For a while now, I have noticed that students don’t seem to know how to take notes. When in class, they only focus on writing down what is on the PowerPoint slides, and they write this down as a word-for-word transcription. They do this even if the lectures slides are available on the LMS. This means that student may be unintentionally ignoring the message from the instructor. Those students are missing out on additional explanations and examples. Their lives could be more difficult when it comes time to study for the exam without that additional information.
This issue is something that has been on my mind as of late. Based on my observations, I think this practice of verbatim note taking has become a standard practice for students (at least at my institution). I think this might be especially true for those that take notes with laptops. Verbatim note taking, regardless of whether you are typing or writing them, is problematic because students are processing that information in a shallower fashion (Luo et al., 2018; Mueller & Oppenheimer, 2014). According to levels of processing effect, information that is processed in a shallower (vs. deeper) fashion will typically show poorer retention (Craik & Tulving, 1975).
Previous research has shown that longhand (vs. laptop) note taking can lead to better learning and retention of information (Mueller & Oppenheimer, 2014); however, this effect can be seen assuming that students are attempting to put the notes into their own words or organizing it in some way (Luo et al., 2018; Mueller & Oppenheimer, 2014). This act of paraphrasing or reorganizing during class time is forcing the students to process this information more deeply. According to Mueller and Oppenheimer (2014), the benefits of longhand note taking are tied to the levels of processing effect. If students are engaging in verbatim note taking whether they are typing or writing their notes, they will not see these benefits because they are processing that information in a shallower fashion.
Is note taking behavior something that we (as instructors) should worry about? If we know that proper note taking can improve their memory for that information, how can we encourage this behavior? Is it too late to teach this at the college level?
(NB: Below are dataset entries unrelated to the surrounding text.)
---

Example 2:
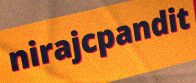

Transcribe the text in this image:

nirajcpandit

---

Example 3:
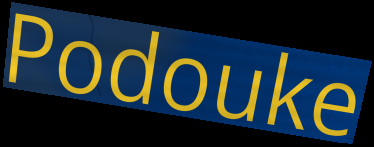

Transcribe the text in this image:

Podouke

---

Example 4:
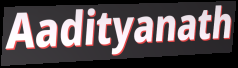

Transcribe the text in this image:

Aadityanath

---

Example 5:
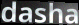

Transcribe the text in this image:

dasha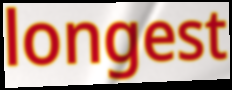
longestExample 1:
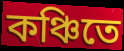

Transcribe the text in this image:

কঞ্চিতে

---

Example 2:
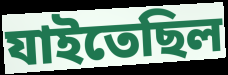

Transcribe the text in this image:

যাইতেছিল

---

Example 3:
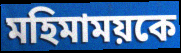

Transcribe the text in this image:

মহিমাময়কে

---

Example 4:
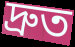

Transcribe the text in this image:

দ্রুত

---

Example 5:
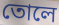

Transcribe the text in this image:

তোলে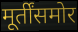
मूर्तींसमोर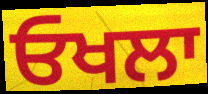
ਓਖਲਾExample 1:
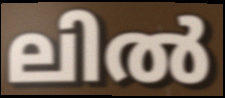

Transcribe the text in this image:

ലിൽ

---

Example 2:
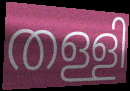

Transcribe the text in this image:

തള്ളി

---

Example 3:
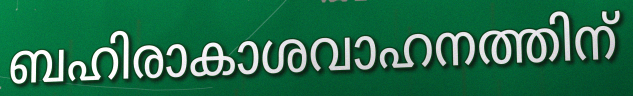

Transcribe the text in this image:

ബഹിരാകാശവാഹനത്തിന്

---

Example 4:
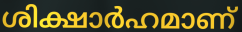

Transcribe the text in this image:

ശിക്ഷാർഹമാണ്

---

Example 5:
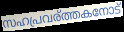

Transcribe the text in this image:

സഹപ്രവര്ത്തകനോട്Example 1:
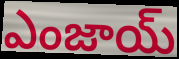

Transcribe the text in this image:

ఎంజాయ్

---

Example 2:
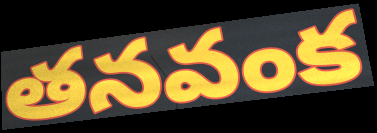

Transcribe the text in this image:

తనవంక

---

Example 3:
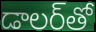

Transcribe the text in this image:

డాలర్‌తో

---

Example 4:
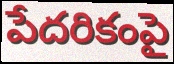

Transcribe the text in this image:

పేదరికంపై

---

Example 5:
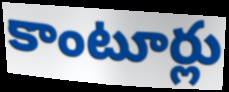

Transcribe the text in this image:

కాంటూర్లుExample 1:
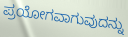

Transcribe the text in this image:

ಪ್ರಯೋಗವಾಗುವುದನ್ನು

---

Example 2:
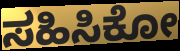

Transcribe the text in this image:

ಸಹಿಸಿಕೋ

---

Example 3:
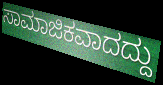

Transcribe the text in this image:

ಸಾಮಾಜಿಕವಾದದ್ದು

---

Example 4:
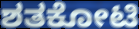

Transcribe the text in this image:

ಶತಕೋಟಿ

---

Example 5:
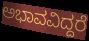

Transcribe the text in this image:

ಅಭಾವವಿದ್ದರೆ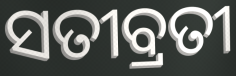
ସତୀବ୍ରତୀ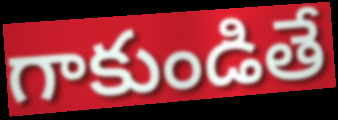
గాకుండితే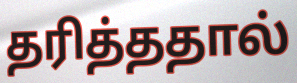
தரித்ததால்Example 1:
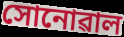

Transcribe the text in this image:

সোনোৱাল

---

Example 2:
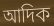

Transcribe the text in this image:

আদিক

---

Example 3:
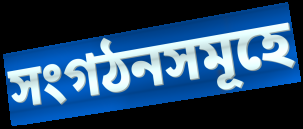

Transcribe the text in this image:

সংগঠনসমূহে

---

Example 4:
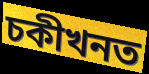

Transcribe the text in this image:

চকীখনত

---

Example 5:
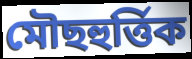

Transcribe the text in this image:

মৌছহুৰ্ত্তিকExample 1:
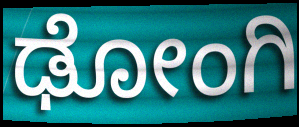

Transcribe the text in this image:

ಢೋಂಗಿ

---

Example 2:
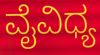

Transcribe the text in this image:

ವೈವಿಧ್ಯ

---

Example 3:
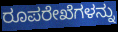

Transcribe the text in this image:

ರೂಪರೇಖೆಗಳನ್ನು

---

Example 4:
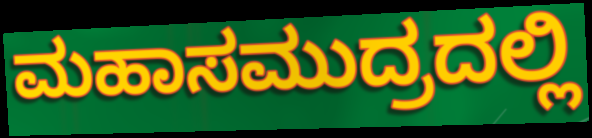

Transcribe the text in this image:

ಮಹಾಸಮುದ್ರದಲ್ಲಿ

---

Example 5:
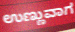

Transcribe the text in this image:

ಉಣ್ಣುವಾಗ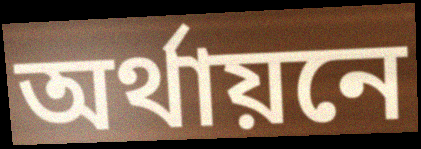
অর্থায়নে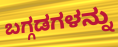
ಬಗ್ಗಡಗಳನ್ನುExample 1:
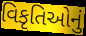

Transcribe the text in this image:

વિકૃતિઓનું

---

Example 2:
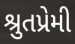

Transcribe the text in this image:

શ્રુતપ્રેમી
Craik, F. I., & Tulving, E. (1975). Depth of processing and the retention of words in episodic memory. Journal of Experimental Psychology: General, 104(3), 268.
Luo, L., Kiewra, K. A., Flanigan, A. E., & Peteranetz, M. S. (2018). Laptop versus longhand note taking: effects on lecture notes and achievement. Instructional Science, 46(6), 947-971.
Mueller, P. A., & Oppenheimer, D. M. (2014). The pen is mightier than the keyboard: Advantages of longhand over laptop note taking. Psychological science, 25(6), 1159-1168.